TASK OBJECTIVE:
Using the listing below, extract each line that has the word "linejoin" in it.

DATA:
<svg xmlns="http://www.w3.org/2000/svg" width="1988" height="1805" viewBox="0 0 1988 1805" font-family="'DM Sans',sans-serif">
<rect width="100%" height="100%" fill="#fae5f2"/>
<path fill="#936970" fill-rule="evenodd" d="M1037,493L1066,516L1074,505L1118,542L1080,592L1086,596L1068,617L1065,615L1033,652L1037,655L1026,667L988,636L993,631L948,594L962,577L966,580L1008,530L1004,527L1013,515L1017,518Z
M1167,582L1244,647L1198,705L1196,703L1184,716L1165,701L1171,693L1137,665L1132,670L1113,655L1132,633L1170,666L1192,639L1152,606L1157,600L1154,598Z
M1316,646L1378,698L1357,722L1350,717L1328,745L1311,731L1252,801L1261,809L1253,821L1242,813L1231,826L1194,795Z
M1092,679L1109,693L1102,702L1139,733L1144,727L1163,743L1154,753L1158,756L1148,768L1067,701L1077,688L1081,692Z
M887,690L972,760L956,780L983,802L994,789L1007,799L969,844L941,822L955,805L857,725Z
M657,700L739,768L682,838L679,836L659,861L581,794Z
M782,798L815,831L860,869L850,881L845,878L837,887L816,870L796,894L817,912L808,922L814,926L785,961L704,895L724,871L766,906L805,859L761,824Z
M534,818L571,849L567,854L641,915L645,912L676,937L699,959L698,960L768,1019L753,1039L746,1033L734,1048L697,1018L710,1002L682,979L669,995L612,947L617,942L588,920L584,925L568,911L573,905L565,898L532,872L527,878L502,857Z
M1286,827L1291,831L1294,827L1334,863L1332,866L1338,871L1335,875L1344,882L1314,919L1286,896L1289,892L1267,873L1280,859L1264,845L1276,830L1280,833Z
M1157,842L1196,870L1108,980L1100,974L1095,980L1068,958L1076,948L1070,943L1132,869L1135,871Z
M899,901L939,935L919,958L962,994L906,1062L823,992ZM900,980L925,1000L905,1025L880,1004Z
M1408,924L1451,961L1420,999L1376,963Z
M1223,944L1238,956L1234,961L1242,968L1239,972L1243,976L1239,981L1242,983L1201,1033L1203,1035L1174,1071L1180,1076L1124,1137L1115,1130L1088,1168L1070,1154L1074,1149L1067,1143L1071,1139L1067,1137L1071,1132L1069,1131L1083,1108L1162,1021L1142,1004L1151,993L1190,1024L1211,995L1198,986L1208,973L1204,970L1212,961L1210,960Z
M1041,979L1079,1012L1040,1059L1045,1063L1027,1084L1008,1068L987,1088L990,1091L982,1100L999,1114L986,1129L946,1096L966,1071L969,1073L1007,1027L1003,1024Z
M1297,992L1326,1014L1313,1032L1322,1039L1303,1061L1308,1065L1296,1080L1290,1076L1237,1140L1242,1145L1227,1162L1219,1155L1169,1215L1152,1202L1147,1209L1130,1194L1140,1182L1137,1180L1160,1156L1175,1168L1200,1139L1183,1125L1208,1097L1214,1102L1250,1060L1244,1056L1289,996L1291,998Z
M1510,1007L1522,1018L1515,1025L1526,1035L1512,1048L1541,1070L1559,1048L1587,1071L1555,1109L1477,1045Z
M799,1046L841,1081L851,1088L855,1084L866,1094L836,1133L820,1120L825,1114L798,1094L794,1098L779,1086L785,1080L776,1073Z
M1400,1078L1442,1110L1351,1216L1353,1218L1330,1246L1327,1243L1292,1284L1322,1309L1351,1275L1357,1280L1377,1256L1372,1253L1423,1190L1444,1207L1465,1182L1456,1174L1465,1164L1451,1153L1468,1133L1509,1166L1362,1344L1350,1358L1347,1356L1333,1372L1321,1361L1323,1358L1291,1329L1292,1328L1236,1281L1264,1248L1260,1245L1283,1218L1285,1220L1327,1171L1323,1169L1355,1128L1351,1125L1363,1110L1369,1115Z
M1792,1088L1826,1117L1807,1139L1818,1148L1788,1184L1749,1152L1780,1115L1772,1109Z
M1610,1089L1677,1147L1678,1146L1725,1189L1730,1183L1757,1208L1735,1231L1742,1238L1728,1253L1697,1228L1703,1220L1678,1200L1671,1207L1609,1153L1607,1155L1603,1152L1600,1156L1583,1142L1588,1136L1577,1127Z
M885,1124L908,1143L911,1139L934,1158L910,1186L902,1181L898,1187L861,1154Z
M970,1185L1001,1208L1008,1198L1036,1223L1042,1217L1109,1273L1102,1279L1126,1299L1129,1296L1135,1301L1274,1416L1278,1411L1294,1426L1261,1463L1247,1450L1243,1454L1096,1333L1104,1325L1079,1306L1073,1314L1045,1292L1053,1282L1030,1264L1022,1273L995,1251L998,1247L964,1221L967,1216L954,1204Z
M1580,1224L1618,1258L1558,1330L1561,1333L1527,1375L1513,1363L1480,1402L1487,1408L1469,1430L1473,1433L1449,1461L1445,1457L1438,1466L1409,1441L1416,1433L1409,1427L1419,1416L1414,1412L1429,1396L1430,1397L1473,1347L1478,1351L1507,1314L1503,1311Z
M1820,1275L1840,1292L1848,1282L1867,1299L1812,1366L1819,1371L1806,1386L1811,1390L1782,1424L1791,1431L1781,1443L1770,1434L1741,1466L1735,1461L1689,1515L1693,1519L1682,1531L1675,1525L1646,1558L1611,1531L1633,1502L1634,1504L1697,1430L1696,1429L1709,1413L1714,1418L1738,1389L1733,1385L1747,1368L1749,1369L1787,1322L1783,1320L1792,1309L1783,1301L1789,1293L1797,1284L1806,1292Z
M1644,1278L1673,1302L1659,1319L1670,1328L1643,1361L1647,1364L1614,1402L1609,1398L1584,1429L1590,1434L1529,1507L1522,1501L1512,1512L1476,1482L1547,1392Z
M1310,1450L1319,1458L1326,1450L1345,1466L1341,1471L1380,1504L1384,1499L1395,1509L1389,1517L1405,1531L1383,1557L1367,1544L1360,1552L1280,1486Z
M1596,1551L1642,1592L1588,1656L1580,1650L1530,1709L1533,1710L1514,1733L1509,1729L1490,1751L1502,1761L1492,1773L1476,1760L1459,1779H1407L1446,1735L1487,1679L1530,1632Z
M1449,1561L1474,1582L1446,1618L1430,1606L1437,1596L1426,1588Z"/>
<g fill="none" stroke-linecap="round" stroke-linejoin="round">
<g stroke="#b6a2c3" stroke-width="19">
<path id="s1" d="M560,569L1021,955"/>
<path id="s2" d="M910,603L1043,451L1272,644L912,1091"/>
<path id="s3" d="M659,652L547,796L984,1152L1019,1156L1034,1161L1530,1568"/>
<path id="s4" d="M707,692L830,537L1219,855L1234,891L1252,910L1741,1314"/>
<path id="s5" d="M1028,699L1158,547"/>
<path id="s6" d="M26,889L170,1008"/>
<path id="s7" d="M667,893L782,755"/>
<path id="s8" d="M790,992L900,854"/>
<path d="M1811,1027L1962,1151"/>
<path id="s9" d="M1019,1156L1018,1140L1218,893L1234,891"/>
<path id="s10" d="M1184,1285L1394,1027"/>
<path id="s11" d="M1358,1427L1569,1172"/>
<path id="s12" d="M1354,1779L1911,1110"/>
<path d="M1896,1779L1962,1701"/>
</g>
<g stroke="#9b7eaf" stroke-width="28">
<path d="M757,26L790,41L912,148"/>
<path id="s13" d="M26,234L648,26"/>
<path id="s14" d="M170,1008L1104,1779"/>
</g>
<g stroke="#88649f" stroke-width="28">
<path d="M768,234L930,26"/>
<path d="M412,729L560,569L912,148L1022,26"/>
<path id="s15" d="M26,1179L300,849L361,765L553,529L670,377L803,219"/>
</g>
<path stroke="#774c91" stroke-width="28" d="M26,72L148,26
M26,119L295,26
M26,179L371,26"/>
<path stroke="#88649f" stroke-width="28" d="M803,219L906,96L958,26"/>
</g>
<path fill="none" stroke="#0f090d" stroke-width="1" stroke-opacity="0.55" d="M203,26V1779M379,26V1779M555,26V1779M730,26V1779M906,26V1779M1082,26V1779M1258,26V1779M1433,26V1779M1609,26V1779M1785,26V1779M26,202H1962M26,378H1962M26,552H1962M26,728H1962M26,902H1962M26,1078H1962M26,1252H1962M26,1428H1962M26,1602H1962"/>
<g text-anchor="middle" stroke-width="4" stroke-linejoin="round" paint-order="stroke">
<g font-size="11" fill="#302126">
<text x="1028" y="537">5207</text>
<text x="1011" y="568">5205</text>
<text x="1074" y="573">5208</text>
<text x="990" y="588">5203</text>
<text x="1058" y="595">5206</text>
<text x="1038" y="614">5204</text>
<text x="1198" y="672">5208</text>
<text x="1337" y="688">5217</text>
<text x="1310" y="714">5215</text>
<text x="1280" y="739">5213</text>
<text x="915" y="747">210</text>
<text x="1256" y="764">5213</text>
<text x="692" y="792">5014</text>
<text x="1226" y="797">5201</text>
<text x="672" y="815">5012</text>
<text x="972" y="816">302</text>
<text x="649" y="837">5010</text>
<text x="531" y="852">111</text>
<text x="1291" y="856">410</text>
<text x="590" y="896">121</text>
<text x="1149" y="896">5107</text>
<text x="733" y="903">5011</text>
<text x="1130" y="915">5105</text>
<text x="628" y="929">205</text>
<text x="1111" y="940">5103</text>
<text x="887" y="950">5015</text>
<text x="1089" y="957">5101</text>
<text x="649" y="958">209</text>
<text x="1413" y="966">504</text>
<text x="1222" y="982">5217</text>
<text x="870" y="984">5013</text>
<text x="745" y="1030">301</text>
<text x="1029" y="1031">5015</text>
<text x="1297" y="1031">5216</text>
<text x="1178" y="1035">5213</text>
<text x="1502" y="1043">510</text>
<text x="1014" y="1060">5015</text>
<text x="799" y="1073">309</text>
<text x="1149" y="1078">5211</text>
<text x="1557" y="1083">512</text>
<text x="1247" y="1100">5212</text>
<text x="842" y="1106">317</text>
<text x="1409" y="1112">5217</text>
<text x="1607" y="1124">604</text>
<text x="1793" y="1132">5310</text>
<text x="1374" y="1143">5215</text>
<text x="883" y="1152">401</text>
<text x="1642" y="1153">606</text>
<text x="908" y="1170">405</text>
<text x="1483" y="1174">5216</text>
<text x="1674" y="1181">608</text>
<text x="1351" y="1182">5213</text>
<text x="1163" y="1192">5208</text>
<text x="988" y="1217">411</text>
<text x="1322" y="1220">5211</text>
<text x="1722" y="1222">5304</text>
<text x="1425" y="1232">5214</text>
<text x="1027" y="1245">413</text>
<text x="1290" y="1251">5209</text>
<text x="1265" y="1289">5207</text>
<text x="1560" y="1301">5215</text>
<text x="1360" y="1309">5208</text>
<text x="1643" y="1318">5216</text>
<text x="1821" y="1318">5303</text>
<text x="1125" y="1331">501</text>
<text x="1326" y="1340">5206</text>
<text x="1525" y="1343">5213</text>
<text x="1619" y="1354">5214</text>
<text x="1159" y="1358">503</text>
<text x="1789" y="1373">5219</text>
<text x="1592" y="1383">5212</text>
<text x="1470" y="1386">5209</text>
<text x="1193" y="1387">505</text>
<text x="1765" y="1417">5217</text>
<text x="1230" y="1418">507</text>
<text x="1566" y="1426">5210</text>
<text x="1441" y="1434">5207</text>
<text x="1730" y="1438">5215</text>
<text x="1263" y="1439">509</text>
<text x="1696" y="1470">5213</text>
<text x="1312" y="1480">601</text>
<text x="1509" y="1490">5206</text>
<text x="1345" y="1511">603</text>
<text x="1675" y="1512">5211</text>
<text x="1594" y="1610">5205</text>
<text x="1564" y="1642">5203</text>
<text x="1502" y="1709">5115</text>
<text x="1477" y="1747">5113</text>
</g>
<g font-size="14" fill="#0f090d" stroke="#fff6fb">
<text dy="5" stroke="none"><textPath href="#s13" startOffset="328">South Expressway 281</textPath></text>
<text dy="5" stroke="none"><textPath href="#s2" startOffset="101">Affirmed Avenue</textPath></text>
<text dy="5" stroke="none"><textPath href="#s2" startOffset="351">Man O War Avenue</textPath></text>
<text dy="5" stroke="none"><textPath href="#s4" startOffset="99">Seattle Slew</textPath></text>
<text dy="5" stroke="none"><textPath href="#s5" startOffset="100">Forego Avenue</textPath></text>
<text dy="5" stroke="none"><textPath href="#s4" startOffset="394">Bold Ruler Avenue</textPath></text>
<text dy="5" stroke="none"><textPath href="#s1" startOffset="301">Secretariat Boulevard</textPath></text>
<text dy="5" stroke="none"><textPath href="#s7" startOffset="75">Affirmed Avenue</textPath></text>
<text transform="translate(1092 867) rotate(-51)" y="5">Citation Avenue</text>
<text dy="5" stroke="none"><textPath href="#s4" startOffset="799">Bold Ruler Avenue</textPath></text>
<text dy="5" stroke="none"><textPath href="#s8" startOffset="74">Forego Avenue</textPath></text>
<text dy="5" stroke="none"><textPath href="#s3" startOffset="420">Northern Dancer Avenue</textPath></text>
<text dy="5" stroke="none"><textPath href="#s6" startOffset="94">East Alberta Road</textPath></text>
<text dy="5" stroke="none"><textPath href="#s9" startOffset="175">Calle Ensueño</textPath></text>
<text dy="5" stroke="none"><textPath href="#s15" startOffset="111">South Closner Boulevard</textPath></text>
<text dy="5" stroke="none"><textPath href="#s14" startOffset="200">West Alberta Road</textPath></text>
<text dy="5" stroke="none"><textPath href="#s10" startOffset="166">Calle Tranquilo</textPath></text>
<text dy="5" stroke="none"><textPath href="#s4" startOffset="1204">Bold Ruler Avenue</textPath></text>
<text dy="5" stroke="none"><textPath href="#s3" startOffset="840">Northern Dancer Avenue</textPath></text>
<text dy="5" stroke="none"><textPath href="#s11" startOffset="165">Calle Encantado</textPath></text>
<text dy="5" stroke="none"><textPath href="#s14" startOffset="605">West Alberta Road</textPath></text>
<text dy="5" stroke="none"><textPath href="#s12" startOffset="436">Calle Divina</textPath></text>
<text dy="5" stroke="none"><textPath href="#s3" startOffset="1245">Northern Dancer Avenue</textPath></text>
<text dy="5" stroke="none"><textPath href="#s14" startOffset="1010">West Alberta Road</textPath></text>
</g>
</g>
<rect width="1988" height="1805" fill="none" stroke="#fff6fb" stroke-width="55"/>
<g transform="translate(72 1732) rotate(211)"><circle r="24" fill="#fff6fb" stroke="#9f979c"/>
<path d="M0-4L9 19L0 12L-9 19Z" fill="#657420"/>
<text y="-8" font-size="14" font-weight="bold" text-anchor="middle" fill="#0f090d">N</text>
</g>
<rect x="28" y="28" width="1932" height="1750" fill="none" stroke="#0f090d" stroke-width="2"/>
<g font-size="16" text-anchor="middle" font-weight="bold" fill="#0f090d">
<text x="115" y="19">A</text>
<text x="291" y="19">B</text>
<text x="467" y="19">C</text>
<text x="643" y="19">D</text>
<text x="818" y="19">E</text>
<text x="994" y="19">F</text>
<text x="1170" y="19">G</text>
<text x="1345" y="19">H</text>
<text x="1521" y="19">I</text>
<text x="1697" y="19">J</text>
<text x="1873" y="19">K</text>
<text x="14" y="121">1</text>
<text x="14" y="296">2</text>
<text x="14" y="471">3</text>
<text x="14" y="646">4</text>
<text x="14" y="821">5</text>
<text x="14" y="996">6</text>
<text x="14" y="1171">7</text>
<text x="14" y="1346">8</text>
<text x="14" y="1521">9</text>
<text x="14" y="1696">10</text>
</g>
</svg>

SOLUTION BELOW:
<g fill="none" stroke-linecap="round" stroke-linejoin="round">
<g text-anchor="middle" stroke-width="4" stroke-linejoin="round" paint-order="stroke">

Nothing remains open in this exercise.